J10 – Glacier de Bowdoin

J10 – Glacier de Bowdoin

On entend l’hélicoptère d’Air Greenland arriver bien avant de l’apercevoir, petit point noir en provenance de la base aérienne de Thule au sud. Nous rencontrons les pilotes et discutons le programme des heures qui suivent. Il faudra faire plusieurs rotations. C’est toute une logistique : nous devons déposer du matériel en plusieurs endroits, et surtout il faut prendre en compte une éventuelle panne ou un changement de météo : il n’est pas question de risquer que certains se retrouvent sans tente ou sans vivres au glacier. Mon chef Martin cherche le téléphone satellite sous les provisions de dernière minute. Les pilotes essaient de garder leur sérieux.

L’hélice se met à tourner, doucement, puis de plus en plus vite. L’hélicoptère est plein à craquer. En plus des deux pilotes et de quatre passagers on y a chargé près d’une tonne de matériel. On ne croirait pas qu’une machine puisse décoller verticalement avec un tel chargement. Mais, tout en douceur, l’hélicoptère finit par quitter la piste. Nous voilà partis!

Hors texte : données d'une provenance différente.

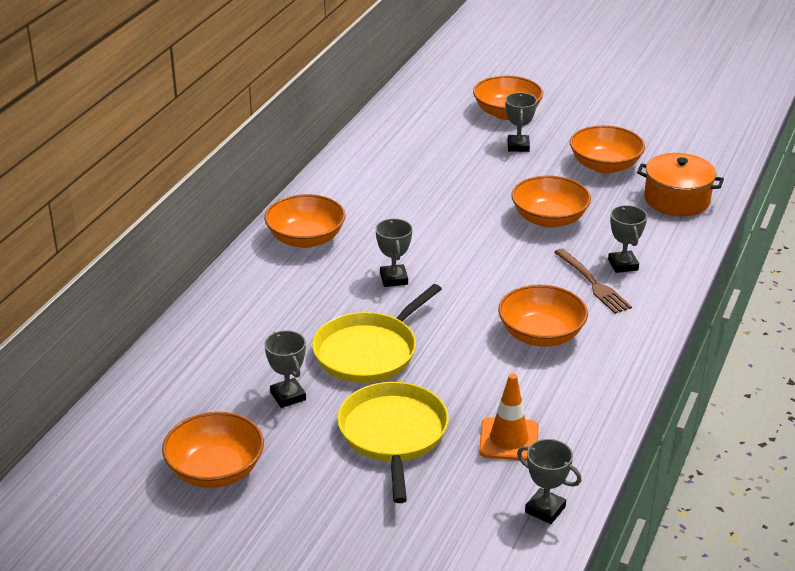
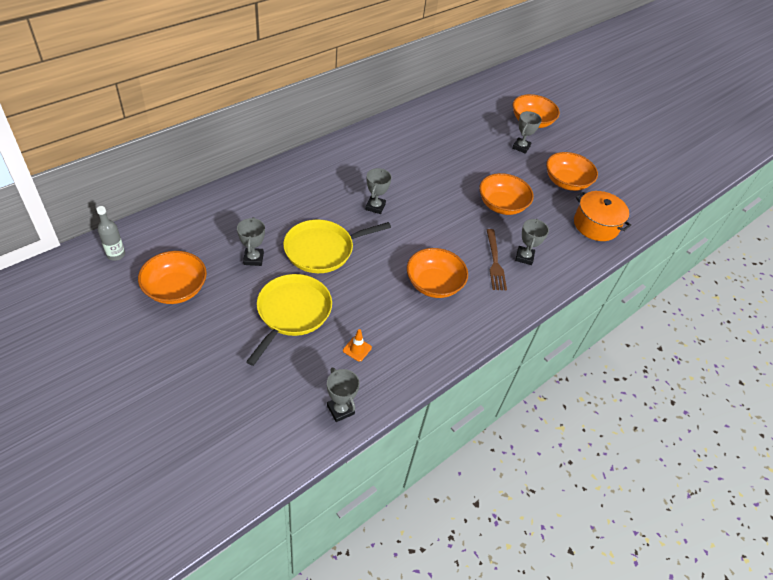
camera: 20 degrees right, 15 degrees up
(93, 465) = (116, 255): none -> grey bottle
(306, 239) = (345, 159): orange bowl -> none
(509, 440) = (357, 349): orange traffic cone -> orange traffic cone, size x0.57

En quelques minutes nous remontons la langue du glacier de Qaanaaq, où nous avons passé toute la journée d’hier. L’hélicoptère prend de l’altitude, puis nous traversons la calotte, dôme blanc encore couvert d’une bonne couche de neige. De l’autre côté aussi, de grands glaciers descendent vers la mer.

Enfin nous apercevons le glacier de Bowdoin, l’objet de nos recherches et but tant attendu du voyage. Le front glaciaire fait cinquante mètres de haut pour trois kilomètres de large. Il est difficile de se rendre compte des proportions. Le fjord est encore gelé, et les icebergs vêlés pendant l’hiver bloqués par la banquise. Nouveauté cette année, deux collègues vont camper au sommet de la colline face au glacier pour prendre une image radar toutes les deux minutes pendant deux semaines.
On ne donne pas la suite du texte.